Dataset excerpts:
- Opening Delimiter -
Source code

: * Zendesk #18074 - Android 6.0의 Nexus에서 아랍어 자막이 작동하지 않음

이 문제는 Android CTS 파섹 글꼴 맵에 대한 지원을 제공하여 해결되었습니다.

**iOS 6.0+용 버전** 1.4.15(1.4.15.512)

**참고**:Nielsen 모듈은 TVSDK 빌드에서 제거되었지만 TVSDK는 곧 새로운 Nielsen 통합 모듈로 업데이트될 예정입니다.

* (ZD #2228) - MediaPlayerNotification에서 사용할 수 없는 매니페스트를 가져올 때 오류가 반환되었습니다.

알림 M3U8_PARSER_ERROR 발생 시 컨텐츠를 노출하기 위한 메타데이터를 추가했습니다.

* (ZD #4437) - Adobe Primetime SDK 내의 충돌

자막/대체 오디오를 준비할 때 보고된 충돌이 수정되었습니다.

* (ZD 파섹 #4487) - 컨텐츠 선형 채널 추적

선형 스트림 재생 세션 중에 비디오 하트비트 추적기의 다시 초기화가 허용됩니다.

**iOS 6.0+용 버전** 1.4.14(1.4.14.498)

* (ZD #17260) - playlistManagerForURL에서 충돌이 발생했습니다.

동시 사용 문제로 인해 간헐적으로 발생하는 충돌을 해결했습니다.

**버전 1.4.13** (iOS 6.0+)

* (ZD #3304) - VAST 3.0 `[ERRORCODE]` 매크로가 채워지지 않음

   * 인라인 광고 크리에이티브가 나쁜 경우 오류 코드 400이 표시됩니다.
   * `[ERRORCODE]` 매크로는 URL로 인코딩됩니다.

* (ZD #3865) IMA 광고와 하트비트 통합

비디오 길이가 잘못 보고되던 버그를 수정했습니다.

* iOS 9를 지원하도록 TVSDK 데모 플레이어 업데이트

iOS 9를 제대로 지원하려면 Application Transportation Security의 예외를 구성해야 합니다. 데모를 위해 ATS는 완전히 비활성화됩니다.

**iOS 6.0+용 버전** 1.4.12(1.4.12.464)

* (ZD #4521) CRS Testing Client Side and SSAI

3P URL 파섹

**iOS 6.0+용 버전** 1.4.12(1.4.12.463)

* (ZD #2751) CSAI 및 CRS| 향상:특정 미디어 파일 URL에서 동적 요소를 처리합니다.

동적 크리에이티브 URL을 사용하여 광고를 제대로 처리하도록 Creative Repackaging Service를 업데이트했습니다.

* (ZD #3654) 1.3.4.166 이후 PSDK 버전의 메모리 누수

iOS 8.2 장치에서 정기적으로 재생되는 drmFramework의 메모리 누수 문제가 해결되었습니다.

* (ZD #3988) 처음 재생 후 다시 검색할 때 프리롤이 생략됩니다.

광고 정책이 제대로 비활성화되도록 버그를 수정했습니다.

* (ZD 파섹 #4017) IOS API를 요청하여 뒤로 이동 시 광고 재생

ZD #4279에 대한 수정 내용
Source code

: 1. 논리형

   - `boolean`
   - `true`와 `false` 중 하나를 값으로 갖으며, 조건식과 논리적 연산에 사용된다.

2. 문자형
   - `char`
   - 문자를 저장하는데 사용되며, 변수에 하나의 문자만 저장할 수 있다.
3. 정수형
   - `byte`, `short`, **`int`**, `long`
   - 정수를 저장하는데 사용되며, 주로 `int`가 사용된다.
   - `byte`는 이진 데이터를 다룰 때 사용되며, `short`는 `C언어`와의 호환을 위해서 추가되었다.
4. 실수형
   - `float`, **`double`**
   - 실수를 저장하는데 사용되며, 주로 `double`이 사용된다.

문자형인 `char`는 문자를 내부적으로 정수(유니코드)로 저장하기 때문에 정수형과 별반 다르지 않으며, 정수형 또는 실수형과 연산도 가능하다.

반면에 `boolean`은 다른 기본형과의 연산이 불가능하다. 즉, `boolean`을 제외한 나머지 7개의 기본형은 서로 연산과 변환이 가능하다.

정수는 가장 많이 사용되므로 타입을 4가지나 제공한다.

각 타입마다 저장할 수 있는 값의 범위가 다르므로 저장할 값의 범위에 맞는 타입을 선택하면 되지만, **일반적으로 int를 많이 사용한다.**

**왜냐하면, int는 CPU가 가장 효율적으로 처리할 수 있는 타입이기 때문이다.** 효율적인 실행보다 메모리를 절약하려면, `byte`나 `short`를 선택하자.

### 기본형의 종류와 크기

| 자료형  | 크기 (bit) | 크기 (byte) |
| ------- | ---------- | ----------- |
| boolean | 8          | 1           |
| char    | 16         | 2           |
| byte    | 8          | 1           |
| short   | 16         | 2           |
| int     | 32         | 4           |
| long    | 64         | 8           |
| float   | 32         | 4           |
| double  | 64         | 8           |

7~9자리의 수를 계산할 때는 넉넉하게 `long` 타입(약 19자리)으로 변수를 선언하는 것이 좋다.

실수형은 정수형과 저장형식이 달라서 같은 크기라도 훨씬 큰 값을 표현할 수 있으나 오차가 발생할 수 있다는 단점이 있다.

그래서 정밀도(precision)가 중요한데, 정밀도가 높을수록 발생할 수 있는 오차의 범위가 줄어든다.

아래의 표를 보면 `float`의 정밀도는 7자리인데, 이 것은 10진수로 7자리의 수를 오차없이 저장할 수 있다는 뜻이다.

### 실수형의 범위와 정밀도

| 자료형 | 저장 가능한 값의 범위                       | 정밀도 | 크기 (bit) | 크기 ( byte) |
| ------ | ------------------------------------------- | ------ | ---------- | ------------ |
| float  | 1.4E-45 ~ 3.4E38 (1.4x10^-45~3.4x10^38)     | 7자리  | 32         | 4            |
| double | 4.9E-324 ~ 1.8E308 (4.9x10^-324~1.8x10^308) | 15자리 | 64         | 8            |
- Closing Delimiter -
▶ Request: Transcribe every line above, character for character.

▶ Exercise response:
Source code

: * Zendesk #18074 - Android 6.0의 Nexus에서 아랍어 자막이 작동하지 않음

이 문제는 Android CTS 파섹 글꼴 맵에 대한 지원을 제공하여 해결되었습니다.

**iOS 6.0+용 버전** 1.4.15(1.4.15.512)

**참고**:Nielsen 모듈은 TVSDK 빌드에서 제거되었지만 TVSDK는 곧 새로운 Nielsen 통합 모듈로 업데이트될 예정입니다.

* (ZD #2228) - MediaPlayerNotification에서 사용할 수 없는 매니페스트를 가져올 때 오류가 반환되었습니다.

알림 M3U8_PARSER_ERROR 발생 시 컨텐츠를 노출하기 위한 메타데이터를 추가했습니다.

* (ZD #4437) - Adobe Primetime SDK 내의 충돌

자막/대체 오디오를 준비할 때 보고된 충돌이 수정되었습니다.

* (ZD 파섹 #4487) - 컨텐츠 선형 채널 추적

선형 스트림 재생 세션 중에 비디오 하트비트 추적기의 다시 초기화가 허용됩니다.

**iOS 6.0+용 버전** 1.4.14(1.4.14.498)

* (ZD #17260) - playlistManagerForURL에서 충돌이 발생했습니다.

동시 사용 문제로 인해 간헐적으로 발생하는 충돌을 해결했습니다.

**버전 1.4.13** (iOS 6.0+)

* (ZD #3304) - VAST 3.0 `[ERRORCODE]` 매크로가 채워지지 않음

   * 인라인 광고 크리에이티브가 나쁜 경우 오류 코드 400이 표시됩니다.
   * `[ERRORCODE]` 매크로는 URL로 인코딩됩니다.

* (ZD #3865) IMA 광고와 하트비트 통합

비디오 길이가 잘못 보고되던 버그를 수정했습니다.

* iOS 9를 지원하도록 TVSDK 데모 플레이어 업데이트

iOS 9를 제대로 지원하려면 Application Transportation Security의 예외를 구성해야 합니다. 데모를 위해 ATS는 완전히 비활성화됩니다.

**iOS 6.0+용 버전** 1.4.12(1.4.12.464)

* (ZD #4521) CRS Testing Client Side and SSAI

3P URL 파섹

**iOS 6.0+용 버전** 1.4.12(1.4.12.463)

* (ZD #2751) CSAI 및 CRS| 향상:특정 미디어 파일 URL에서 동적 요소를 처리합니다.

동적 크리에이티브 URL을 사용하여 광고를 제대로 처리하도록 Creative Repackaging Service를 업데이트했습니다.

* (ZD #3654) 1.3.4.166 이후 PSDK 버전의 메모리 누수

iOS 8.2 장치에서 정기적으로 재생되는 drmFramework의 메모리 누수 문제가 해결되었습니다.

* (ZD #3988) 처음 재생 후 다시 검색할 때 프리롤이 생략됩니다.

광고 정책이 제대로 비활성화되도록 버그를 수정했습니다.

* (ZD 파섹 #4017) IOS API를 요청하여 뒤로 이동 시 광고 재생

ZD #4279에 대한 수정 내용
Source code

: 1. 논리형

   - `boolean`
   - `true`와 `false` 중 하나를 값으로 갖으며, 조건식과 논리적 연산에 사용된다.

2. 문자형
   - `char`
   - 문자를 저장하는데 사용되며, 변수에 하나의 문자만 저장할 수 있다.
3. 정수형
   - `byte`, `short`, **`int`**, `long`
   - 정수를 저장하는데 사용되며, 주로 `int`가 사용된다.
   - `byte`는 이진 데이터를 다룰 때 사용되며, `short`는 `C언어`와의 호환을 위해서 추가되었다.
4. 실수형
   - `float`, **`double`**
   - 실수를 저장하는데 사용되며, 주로 `double`이 사용된다.

문자형인 `char`는 문자를 내부적으로 정수(유니코드)로 저장하기 때문에 정수형과 별반 다르지 않으며, 정수형 또는 실수형과 연산도 가능하다.

반면에 `boolean`은 다른 기본형과의 연산이 불가능하다. 즉, `boolean`을 제외한 나머지 7개의 기본형은 서로 연산과 변환이 가능하다.

정수는 가장 많이 사용되므로 타입을 4가지나 제공한다.

각 타입마다 저장할 수 있는 값의 범위가 다르므로 저장할 값의 범위에 맞는 타입을 선택하면 되지만, **일반적으로 int를 많이 사용한다.**

**왜냐하면, int는 CPU가 가장 효율적으로 처리할 수 있는 타입이기 때문이다.** 효율적인 실행보다 메모리를 절약하려면, `byte`나 `short`를 선택하자.

### 기본형의 종류와 크기

| 자료형  | 크기 (bit) | 크기 (byte) |
| ------- | ---------- | ----------- |
| boolean | 8          | 1           |
| char    | 16         | 2           |
| byte    | 8          | 1           |
| short   | 16         | 2           |
| int     | 32         | 4           |
| long    | 64         | 8           |
| float   | 32         | 4           |
| double  | 64         | 8           |

7~9자리의 수를 계산할 때는 넉넉하게 `long` 타입(약 19자리)으로 변수를 선언하는 것이 좋다.

실수형은 정수형과 저장형식이 달라서 같은 크기라도 훨씬 큰 값을 표현할 수 있으나 오차가 발생할 수 있다는 단점이 있다.

그래서 정밀도(precision)가 중요한데, 정밀도가 높을수록 발생할 수 있는 오차의 범위가 줄어든다.

아래의 표를 보면 `float`의 정밀도는 7자리인데, 이 것은 10진수로 7자리의 수를 오차없이 저장할 수 있다는 뜻이다.

### 실수형의 범위와 정밀도

| 자료형 | 저장 가능한 값의 범위                       | 정밀도 | 크기 (bit) | 크기 ( byte) |
| ------ | ------------------------------------------- | ------ | ---------- | ------------ |
| float  | 1.4E-45 ~ 3.4E38 (1.4x10^-45~3.4x10^38)     | 7자리  | 32         | 4            |
| double | 4.9E-324 ~ 1.8E308 (4.9x10^-324~1.8x10^308) | 15자리 | 64         | 8            |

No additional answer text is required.